___ Data to examine ___
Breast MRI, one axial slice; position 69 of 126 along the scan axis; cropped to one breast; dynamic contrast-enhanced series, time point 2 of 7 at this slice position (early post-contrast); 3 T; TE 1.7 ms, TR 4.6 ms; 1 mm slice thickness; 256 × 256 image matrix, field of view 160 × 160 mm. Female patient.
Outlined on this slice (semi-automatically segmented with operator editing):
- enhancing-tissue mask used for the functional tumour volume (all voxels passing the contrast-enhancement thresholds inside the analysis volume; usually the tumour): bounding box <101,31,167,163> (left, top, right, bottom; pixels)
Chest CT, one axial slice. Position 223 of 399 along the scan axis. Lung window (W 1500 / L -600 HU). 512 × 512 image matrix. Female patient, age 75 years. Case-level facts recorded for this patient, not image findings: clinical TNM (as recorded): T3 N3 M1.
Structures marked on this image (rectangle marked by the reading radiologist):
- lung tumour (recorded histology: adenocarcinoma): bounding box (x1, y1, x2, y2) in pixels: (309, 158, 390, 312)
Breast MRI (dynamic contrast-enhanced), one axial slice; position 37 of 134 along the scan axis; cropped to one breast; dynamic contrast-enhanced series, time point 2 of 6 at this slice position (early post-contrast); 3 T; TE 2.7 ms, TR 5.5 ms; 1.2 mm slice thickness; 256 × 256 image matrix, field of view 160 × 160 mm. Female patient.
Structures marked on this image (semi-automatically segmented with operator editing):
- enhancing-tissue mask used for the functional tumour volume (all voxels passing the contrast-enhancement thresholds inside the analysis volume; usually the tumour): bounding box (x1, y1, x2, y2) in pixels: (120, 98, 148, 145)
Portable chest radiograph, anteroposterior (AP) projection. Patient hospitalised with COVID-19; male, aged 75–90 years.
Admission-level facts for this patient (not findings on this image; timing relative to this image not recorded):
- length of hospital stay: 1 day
___
#### Task requirements
Examine the records and pull out every line where the string "operator" occurs.

#### Problem solution
Outlined on this slice (semi-automatically segmented with operator editing):
Structures marked on this image (semi-automatically segmented with operator editing):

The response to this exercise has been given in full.